------ Extrait fourni

La vulnérabilité se produit si moins de quatre octets sont reçus pour la taille du message SMB (Figure 2). Dans ce cas, le code enregistrera les X octets reçus et définira également PendingMessageSize à 4 moins X (X étant le nombre d'octets reçus pour la taille du message). La prochaine fois qu'un paquet sera reçu, il lira les 4 - X octets restants nécessaires à la taille du message SMB.
Une fois que le code a fini de lire la taille du message, il alloue immédiatement un message SMB sans vérifier cette taille par rapport à la taille maximale autorisée. Par conséquent, en envoyant la taille du message SMB en deux paquets au lieu d'un, un pirate peut contourner la vérification de la taille maximale autorisée et demander une allocation exceptionnellement élevée.
Exploitation
Pour transformer ce bogue en vulnérabilité DoS, il faut envoyer continuellement des paquets qui déclenchent le problème décrit.
Cependant, même en contournant la taille maximale autorisée, deux restrictions subsistent :
1. SrvNetAllocateBuffer a une limite stricte de 16 Mo pour les allocations.
2. Le nombre de connexions non authentifiées simultanées autorisées est limité en fonction de la mémoire vive disponible sur le serveur. Cette restriction limite l'exploitation aux serveurs ayant jusqu'à 32 Go de RAM. (Dans la section suivante, nous allons élaborer une théorie sur la manière dont cette limite peut être contournée.)
Pour exploiter cette vulnérabilité, nous avons d'abord essayé de créer plusieurs connexions et d'envoyer deux paquets chaque fois pour que le serveur alloue 16 Mo. La répétition de cette opération conduit à l'épuisement de la mémoire. Comme cette vulnérabilité se trouve dans un pilote et qu'elle s'exécute en mode noyau, l'ensemble du système devient instable et ne répond plus.
Une exploitation optimisée ?
Cette exploitation nécessite l'envoi de nombreux paquets. Nous pensons qu'en utilisant les fonctionnalités de QUIC, il est possible de réduire le nombre de paquets nécessaires.
Bien que QUIC permette l'envoi de plusieurs flux sur une seule connexion, il permet également de limiter ce nombre grâce à la propriété initial_max_streams_bidi . SMB sur QUIC limite à un le nombre de flux simultanés pour une connexion.
Bien que nous ne puissions pas améliorer l'exploitation en utilisant plusieurs flux simultanés, nous pouvons essayer de tirer parti de la vulnérabilité d'une manière différente. Au lieu de créer plusieurs flux concurrents, nous créons un paquet QUIC avec plusieurs trames, de sorte que la séquence suivante se produise en série et de manière répétée :
1. Création d'un flux
2. Déclenchement de l'allocation de 16 Mo par l'envoi de deux trames DONNÉES
3. Fermeture du flux
De cette manière, nous pouvons également contourner la limite des connexions non authentifiées. Nous vous invitons à relever ce défi.

------------
------ Données stockées

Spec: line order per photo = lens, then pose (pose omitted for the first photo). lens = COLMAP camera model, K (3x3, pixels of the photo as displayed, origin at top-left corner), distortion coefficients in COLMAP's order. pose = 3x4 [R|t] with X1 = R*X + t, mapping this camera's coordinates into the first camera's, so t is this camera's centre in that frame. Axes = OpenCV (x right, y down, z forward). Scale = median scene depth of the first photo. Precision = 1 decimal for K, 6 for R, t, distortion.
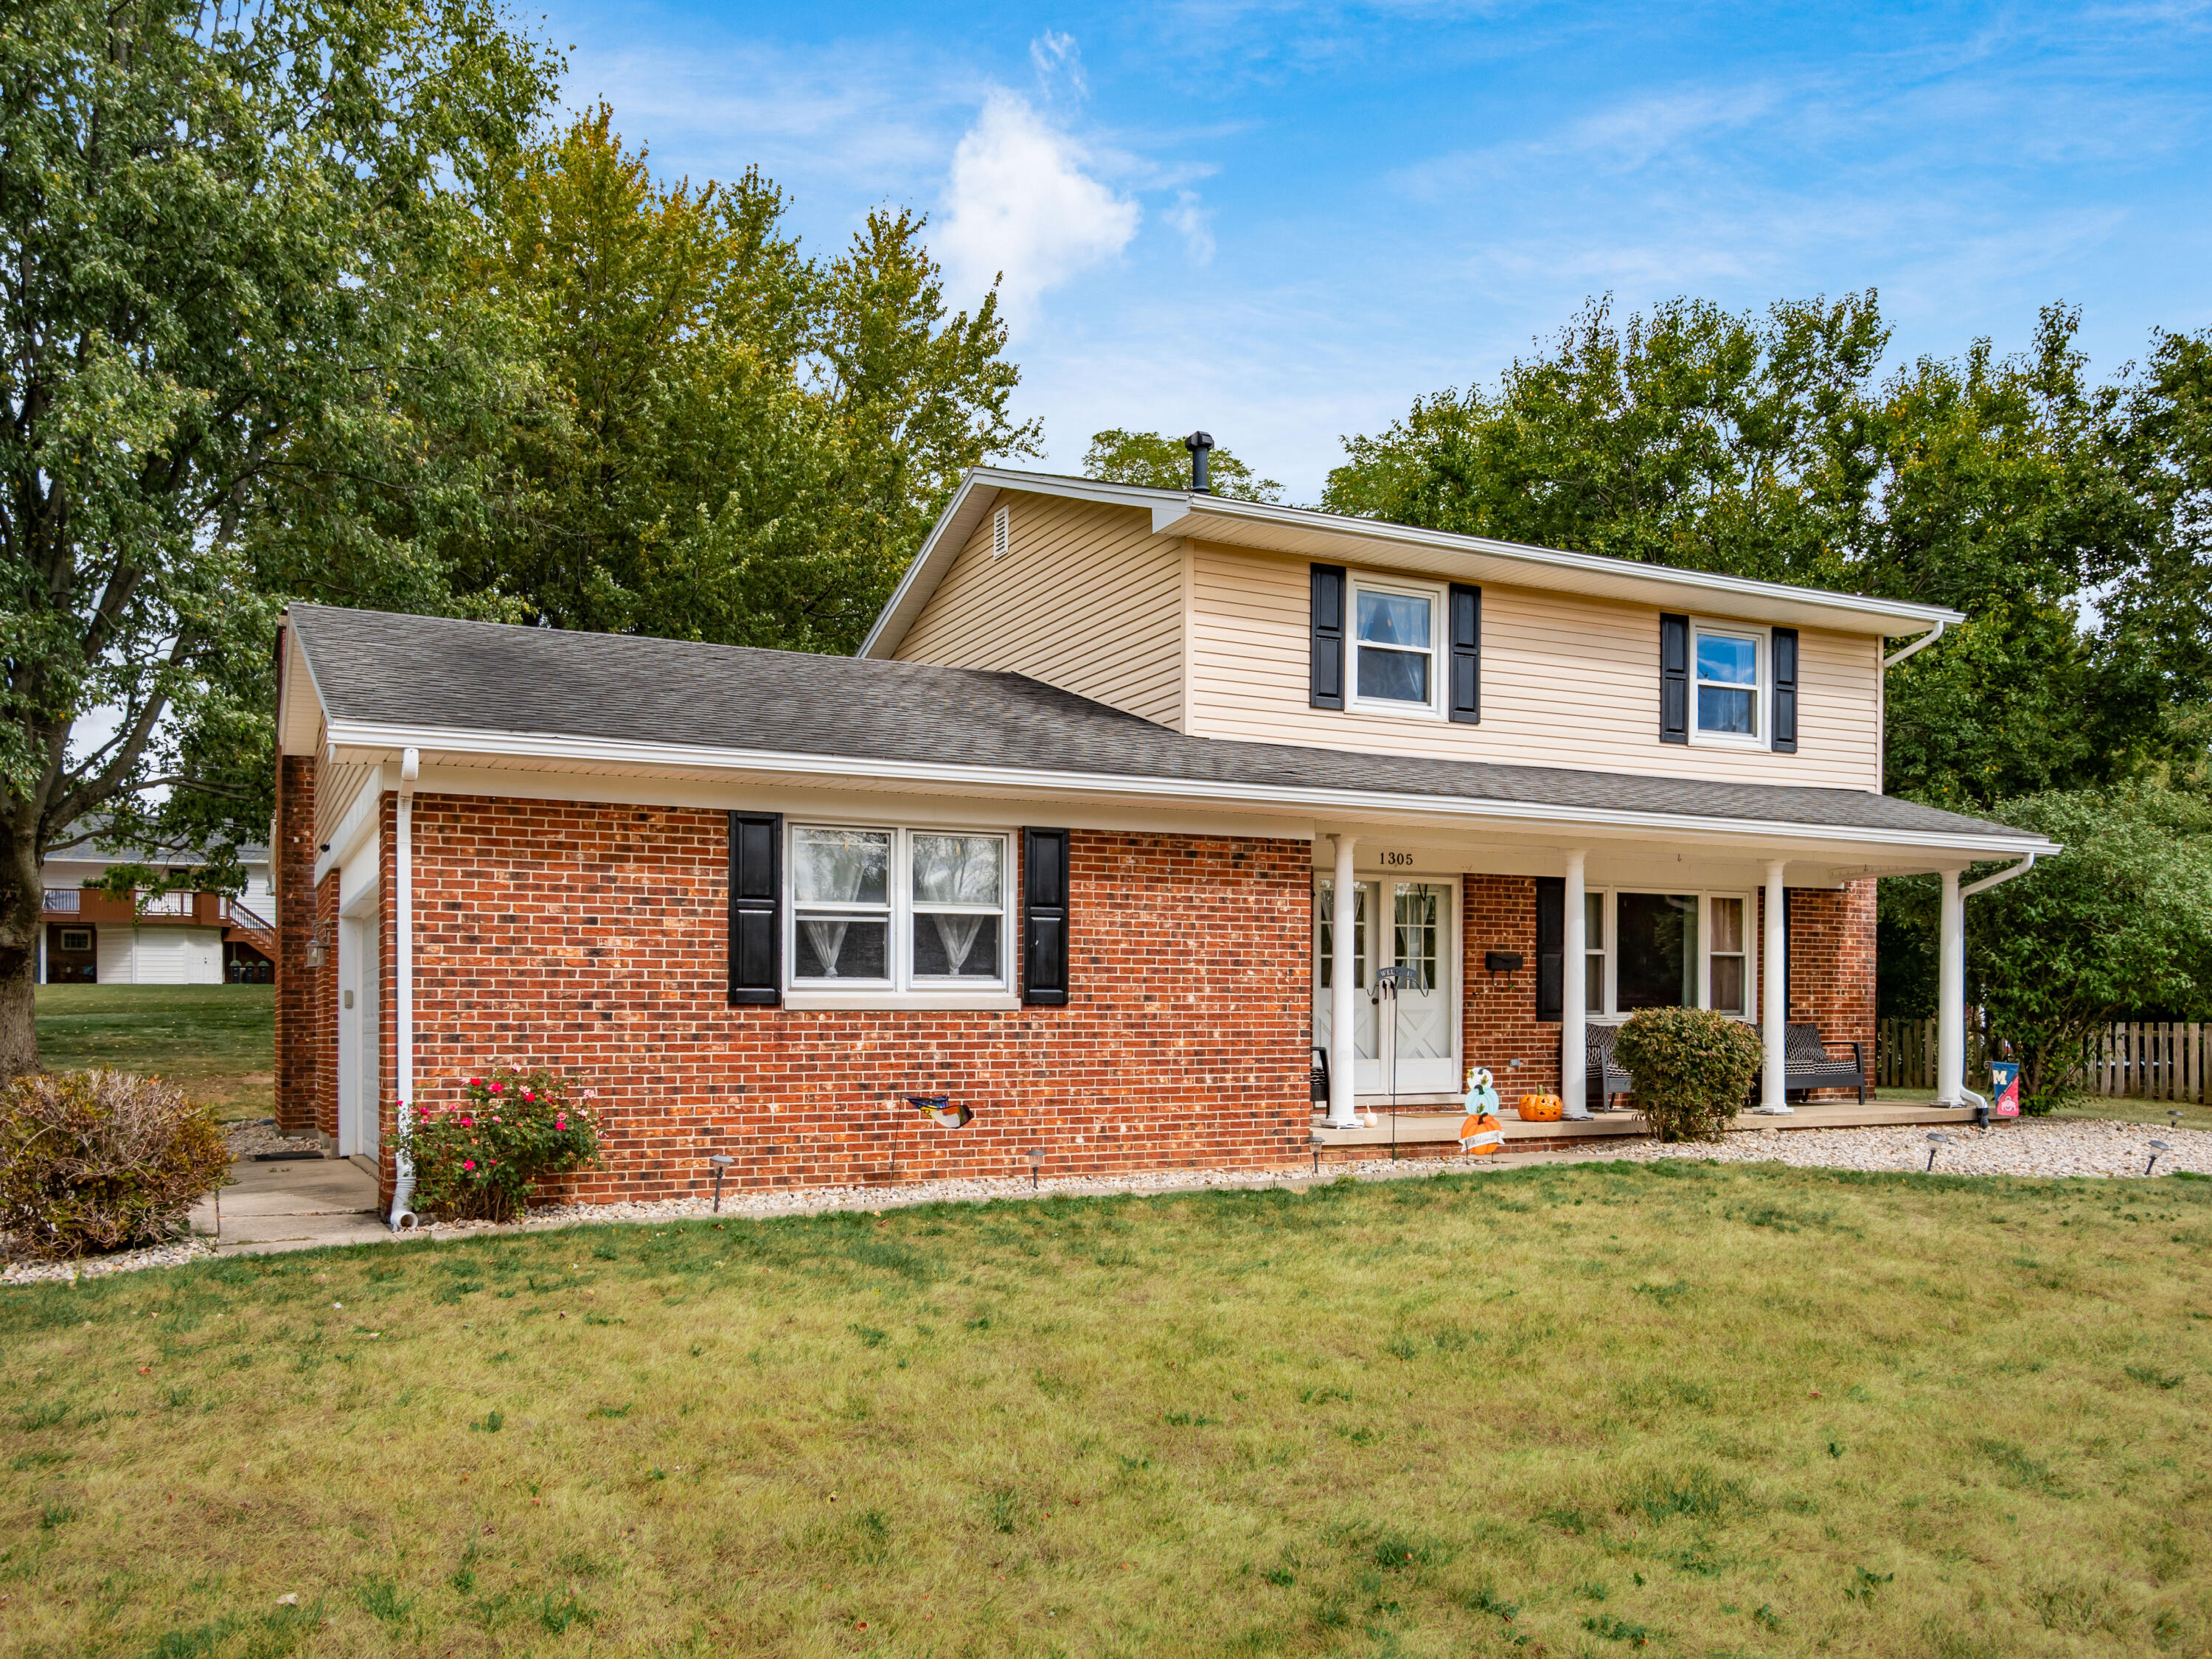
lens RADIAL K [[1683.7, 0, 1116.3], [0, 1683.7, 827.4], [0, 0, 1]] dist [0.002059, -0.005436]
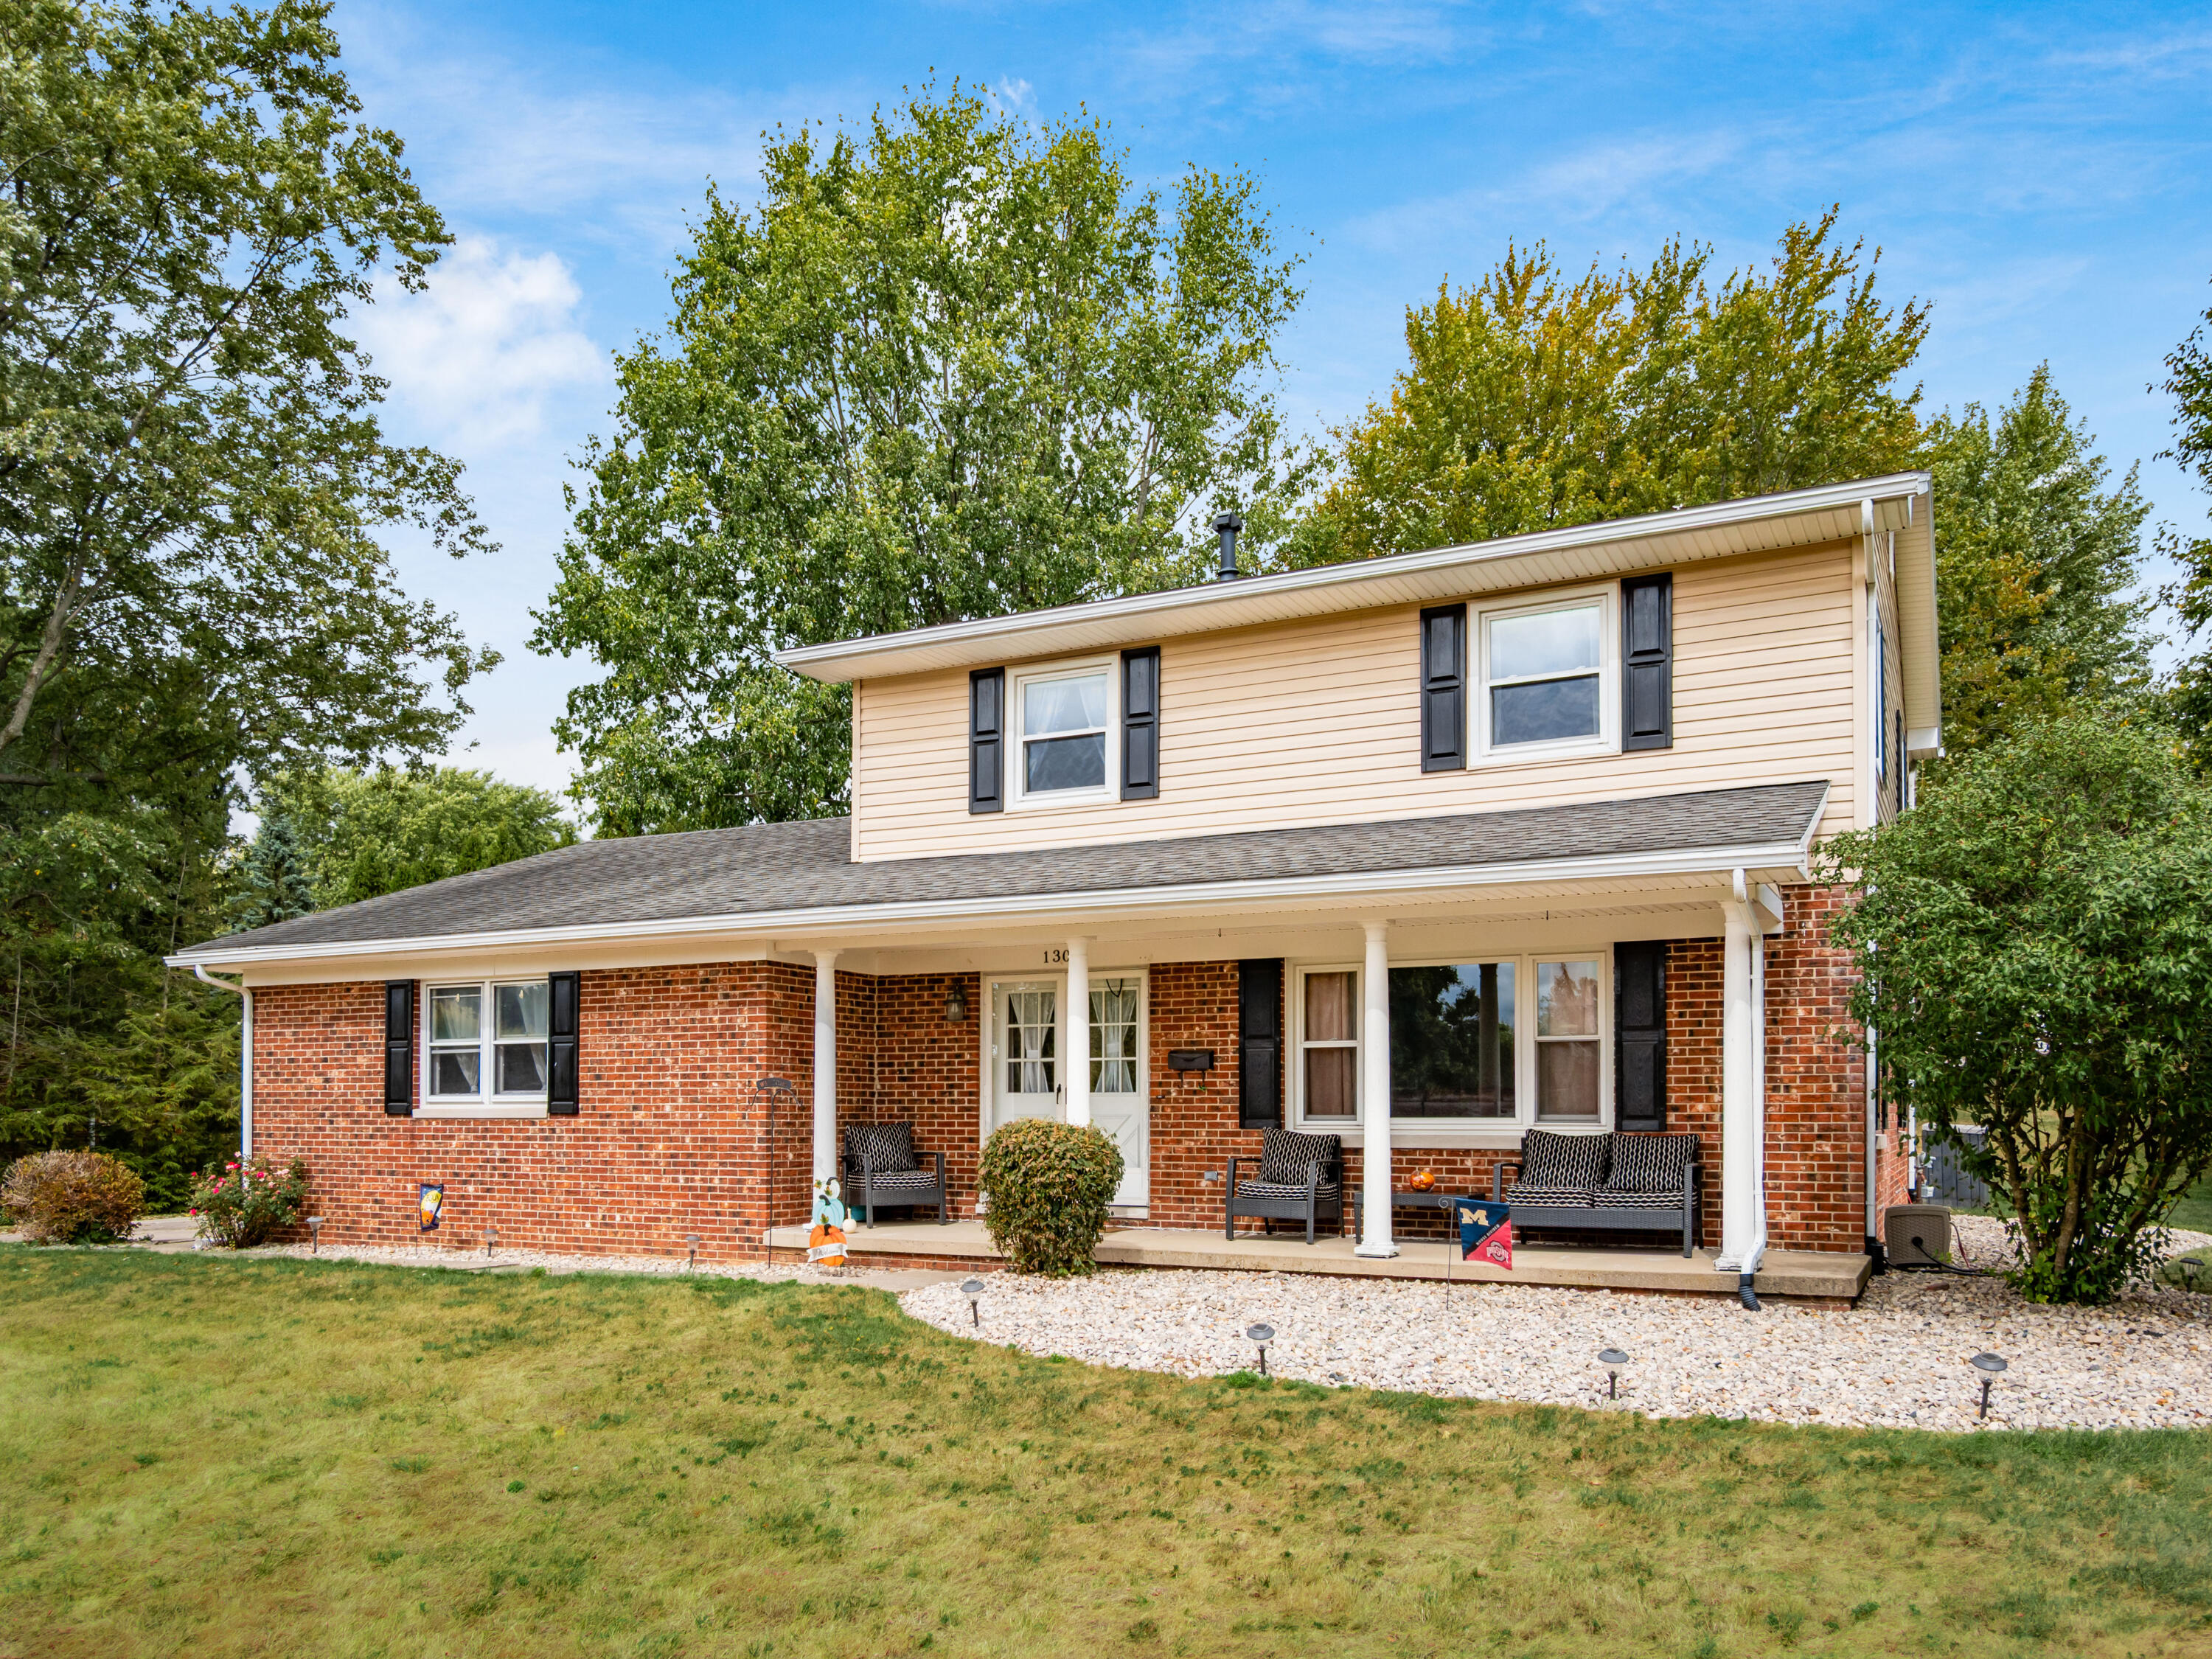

------------

### Tâche assignée 1
Reproduisez à l'identique le passage de l'extrait situé entre "Pour exploiter cette" et "ne répond plus.", ces deux bornes comprises.
### Tâche assignée 2
Pour chaque affirmation, dites si elle concorde avec l'extrait en répondant par oui ou par non, puis citez mot pour mot les termes de l'extrait qui permettent de trancher. (a) SrvNetAllocateBuffer impose une limite de 16 Mo aux allocations. (b) SMB sur QUIC autorise plusieurs flux simultanés sur une même connexion. (c) La limite sur les connexions non authentifiées restreint l'exploitation aux serveurs ayant jusqu'à 64 Go de RAM.

### Réponse rédigée 1
Pour exploiter cette vulnérabilité, nous avons d'abord essayé de créer plusieurs connexions et d'envoyer deux paquets chaque fois pour que le serveur alloue 16 Mo. La répétition de cette opération conduit à l'épuisement de la mémoire. Comme cette vulnérabilité se trouve dans un pilote et qu'elle s'exécute en mode noyau, l'ensemble du système devient instable et ne répond plus.

### Réponse rédigée 2
(a) Oui : « SrvNetAllocateBuffer a une limite stricte de 16 Mo pour les allocations. »
(b) Non : « SMB sur QUIC limite à un le nombre de flux simultanés pour une connexion. »
(c) Non : « Cette restriction limite l'exploitation aux serveurs ayant jusqu'à 32 Go de RAM. »